Lachlan - Garden-Facing Bedroom
Situated on the second floor with views of the garden, this bedroom has a double bed with pine furniture and a large luxurious bathroom reminiscent of days gone by with a bath and shower overhead.
The Lachlan Bedroom - more information
Lochlann – sea loch land (a general Gaelic term for Scandinavia)
Take the B8000 coast road southwards – on the eastern shore of Loch Fyne – and you’ll come to Lachlan Bay and the 15th century Castle Lachlan, ancestral home of the Clan Lachlan, yet another Scottish tribe with a turbulent history. Even though they were allied by marriage to the Lamonts and the Campbells (it’s called keeping your options open), having a foothold in both these argumentative camps didn’t seem to benefit them.
Nor did their clan motto fortis et fidus meaning brave and loyal. In 1646, the Reverend Colin Maclachlan took part in the butchery of the Lamonts at Dunoon (and you thought the local parson was supposed to be peace-loving and tolerant?). In 1715 and again in 1745, when the Lachlans supported the Jacobite cause, the castle was occupied on both occasions by Campbell Militiamen under the Campbell Captain of Dunoon. And when the Lachlan Clan Chief died as a result of his wounds at the battle of Culloden in 1746, a ship was sent to Loch Fyne to blast his castle to ruins.

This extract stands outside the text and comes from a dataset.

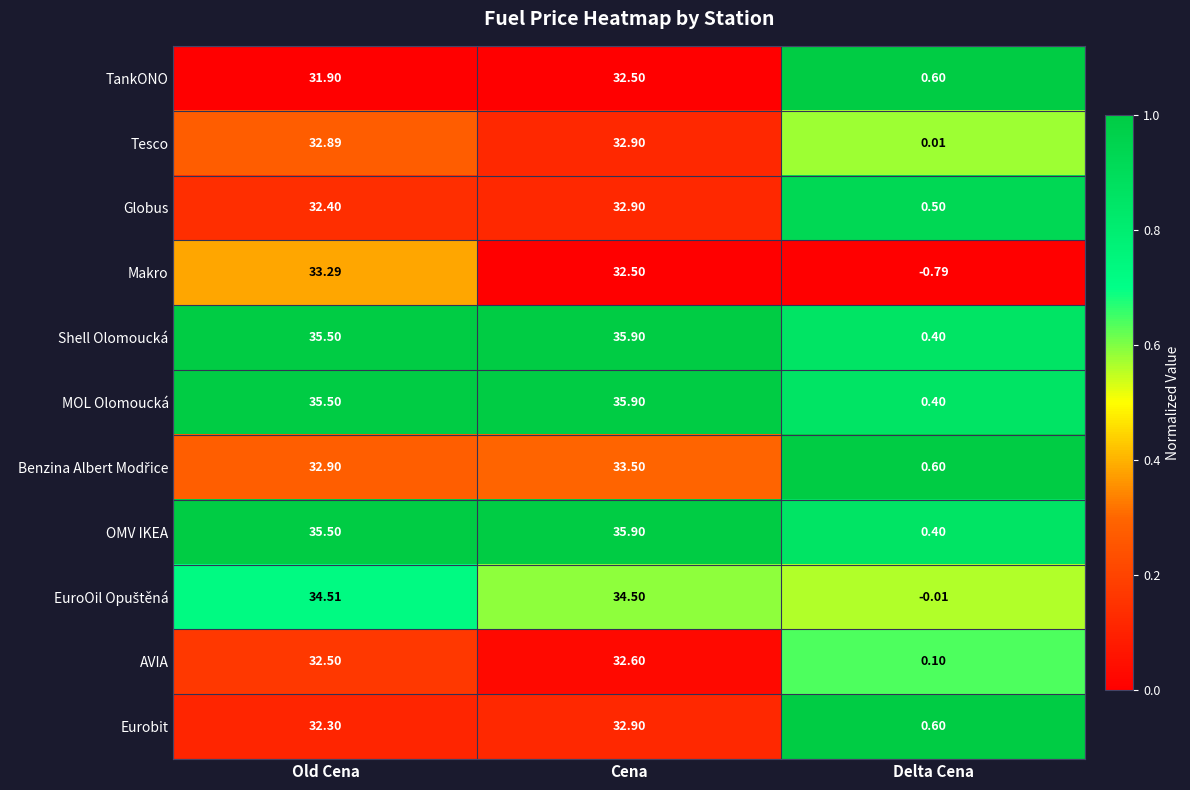

At which label does Globus reach its minimum?

Delta Cena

From the outside, the castle looks like a simple keep arrangement but is, in fact, quite different from most other castles of the West Coast. The accommodation is first protected by a curtain wall, and then divided into two by a narrow open court from which a gallery gave access to both sides and to the floors above. One of the best views is from Invercottage but, for a closer look, the ruins can be reached via the footbridge. Stout footwear is recommended for this lovely walk.

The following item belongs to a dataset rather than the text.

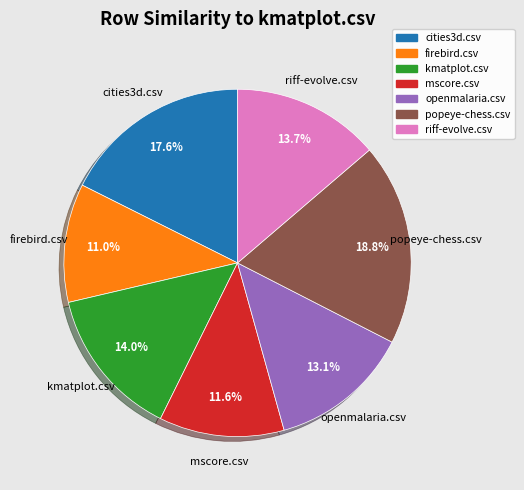

Between openmalaria.csv and riff-evolve.csv, which is larger?

riff-evolve.csv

Travel north from here to Strachur and Inveraray. Or southwards towards Otter Ferry. This rocky coastline was often the haunt of smugglers, and in the 18th and 19th centuries, such contraband as salt, tea, rum and brandy were sneaked ashore. Watch out for seals who often pop their heads out of the water to see what the visitors are doing. Drive over the Bealachandrain pass (part of an old drovers’ road) renowned for its stunning views across Loch Fyne to the Kintyre Peninsula and, on a clear day, to the mountains of Jura. Or continue south to Portavadie and Tighnabruaich (say Tee–na-brew-ah).